On September 12, 1861, to suppress any kind of secessionist sentiment and provide an intimidating demonstration, Lane and 1500 radical Jayhawk abolitionists, known as the Kansas Brigade, crossed into Missouri, a neutral state. “Bloody Jim” Lane wanted to extricate the citizens of the Osage Valley and assault and plunder the towns of Butler, Harrisonville, Clinton and Osceola. After crossing the border, Lane’s men, with his urging, began to loot, burn, murder and rape the hapless citizens. Several chaplains enthusiastically participated in Lane’s terrorist activities and apparently saw nothing wrong with plundering and acquiring the “spoils of ungodly altars.” On September 23, 1861, they entered the town of Osceola. After murdering nine residents, they robbed the bank, pillaged several stores and private homes and then nearly burned the entire town, allegedly a military necessity. Lane’s booty included a piano and numerous silk dresses. The brigade’s three-week rampage ended on September 29, 1861 and then disbanded.[1829]

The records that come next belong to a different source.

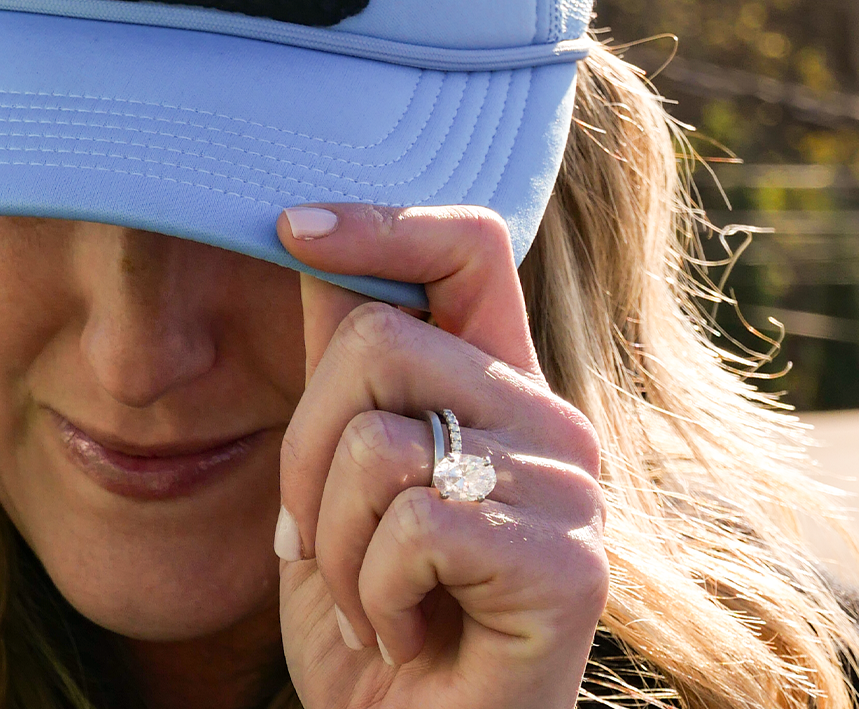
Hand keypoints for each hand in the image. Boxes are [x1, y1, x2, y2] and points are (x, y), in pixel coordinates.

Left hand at [273, 204, 607, 708]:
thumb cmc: (372, 612)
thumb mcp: (333, 475)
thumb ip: (338, 367)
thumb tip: (308, 242)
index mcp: (496, 382)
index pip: (468, 246)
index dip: (379, 224)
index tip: (289, 227)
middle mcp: (547, 417)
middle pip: (377, 339)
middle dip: (303, 447)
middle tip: (316, 536)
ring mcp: (568, 489)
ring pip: (378, 440)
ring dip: (335, 541)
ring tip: (370, 597)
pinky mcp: (569, 566)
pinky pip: (414, 526)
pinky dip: (373, 593)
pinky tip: (406, 635)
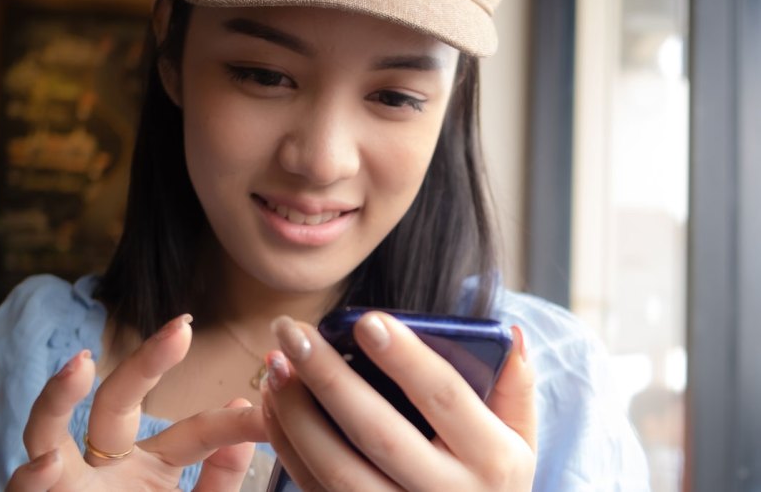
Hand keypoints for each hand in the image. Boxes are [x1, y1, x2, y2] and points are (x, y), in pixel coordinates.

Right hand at [6, 314, 266, 491]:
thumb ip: (218, 482)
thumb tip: (245, 430)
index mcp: (148, 468)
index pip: (193, 434)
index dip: (229, 423)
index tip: (266, 410)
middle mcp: (103, 467)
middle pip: (117, 404)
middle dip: (145, 363)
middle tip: (181, 329)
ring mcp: (61, 485)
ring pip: (46, 430)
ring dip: (57, 398)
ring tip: (77, 366)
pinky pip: (23, 490)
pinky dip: (31, 478)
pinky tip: (46, 464)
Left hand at [262, 312, 535, 490]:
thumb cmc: (492, 483)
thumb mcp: (520, 442)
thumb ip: (515, 388)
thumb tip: (508, 333)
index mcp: (493, 462)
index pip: (445, 398)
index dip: (405, 357)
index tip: (366, 320)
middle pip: (377, 432)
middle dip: (329, 378)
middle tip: (293, 331)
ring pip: (336, 467)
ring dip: (296, 412)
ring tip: (275, 362)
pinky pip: (315, 489)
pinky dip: (288, 445)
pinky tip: (274, 402)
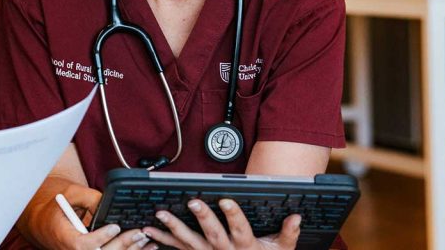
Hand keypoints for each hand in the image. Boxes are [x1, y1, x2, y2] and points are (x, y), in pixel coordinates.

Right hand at [32, 184, 146, 249]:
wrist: (41, 221)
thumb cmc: (54, 206)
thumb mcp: (69, 194)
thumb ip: (89, 198)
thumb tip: (110, 205)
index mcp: (64, 236)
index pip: (83, 245)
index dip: (101, 238)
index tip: (115, 227)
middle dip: (122, 245)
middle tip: (138, 233)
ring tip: (145, 240)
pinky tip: (140, 248)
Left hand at [142, 199, 299, 249]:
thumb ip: (288, 233)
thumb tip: (296, 217)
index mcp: (246, 246)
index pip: (240, 229)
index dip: (233, 215)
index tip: (226, 200)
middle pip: (213, 234)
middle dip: (203, 218)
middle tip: (193, 202)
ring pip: (189, 242)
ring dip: (173, 227)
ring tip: (160, 214)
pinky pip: (177, 248)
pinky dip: (161, 239)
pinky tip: (148, 229)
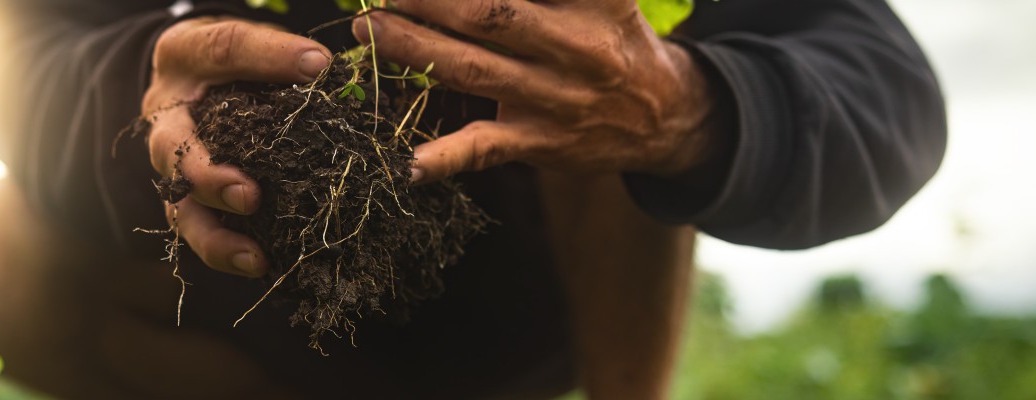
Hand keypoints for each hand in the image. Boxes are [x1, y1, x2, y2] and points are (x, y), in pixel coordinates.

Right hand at [144, 17, 332, 277]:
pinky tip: (261, 263)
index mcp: (182, 58)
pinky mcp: (185, 199)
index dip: (269, 57)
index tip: (317, 66)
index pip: (222, 50)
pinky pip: (197, 232)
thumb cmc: (228, 62)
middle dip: (210, 179)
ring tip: (254, 258)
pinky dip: (225, 252)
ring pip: (180, 208)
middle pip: (175, 152)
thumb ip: (275, 51)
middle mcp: (166, 117)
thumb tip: (321, 67)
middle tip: (249, 196)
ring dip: (214, 236)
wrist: (192, 81)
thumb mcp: (247, 41)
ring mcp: (171, 166)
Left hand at [354, 0, 716, 182]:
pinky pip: (486, 148)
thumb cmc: (615, 35)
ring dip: (414, 50)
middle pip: (489, 17)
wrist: (666, 113)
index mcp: (594, 2)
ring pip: (474, 72)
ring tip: (370, 30)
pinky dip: (446, 156)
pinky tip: (410, 160)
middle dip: (428, 0)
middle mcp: (576, 48)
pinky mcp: (539, 142)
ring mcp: (554, 100)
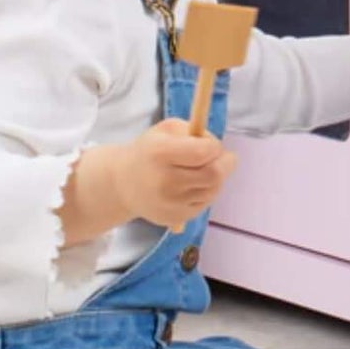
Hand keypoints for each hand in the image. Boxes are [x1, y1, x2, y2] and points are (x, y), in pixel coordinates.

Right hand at [114, 120, 236, 227]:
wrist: (123, 184)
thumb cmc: (150, 151)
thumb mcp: (166, 130)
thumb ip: (194, 131)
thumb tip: (217, 145)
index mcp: (160, 153)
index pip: (203, 152)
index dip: (215, 147)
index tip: (212, 145)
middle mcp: (165, 181)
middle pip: (213, 175)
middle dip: (226, 164)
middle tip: (225, 158)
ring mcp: (170, 204)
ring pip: (213, 190)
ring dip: (217, 179)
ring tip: (204, 170)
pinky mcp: (174, 218)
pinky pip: (205, 204)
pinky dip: (207, 193)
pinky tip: (194, 185)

Lane and his terrorists rationalized the plundering and arson of Osceola as retaliation for a recent Confederate raid on Humboldt, Kansas. A newspaper journalist who accompanied the rampage said that when the question arose about burning the town, the officers all agreed it should be done as (1) Osceola was “traitorous to the cause; (2) that the enemy intended to make the town a military post; (3) and that it was a strong position” (4) since it could not be permanently occupied, it should be made uninhabitable. The marauders attempted to convince others that every house in Osceola warehoused gunpowder. They were simply a self-righteous, murderous, looting mob that wantonly burned Osceola because wartime, then and now, provides opportunities for people to commit despicable, contemptible crimes that they would be reluctant to perpetrate under ordinary circumstances.[1830]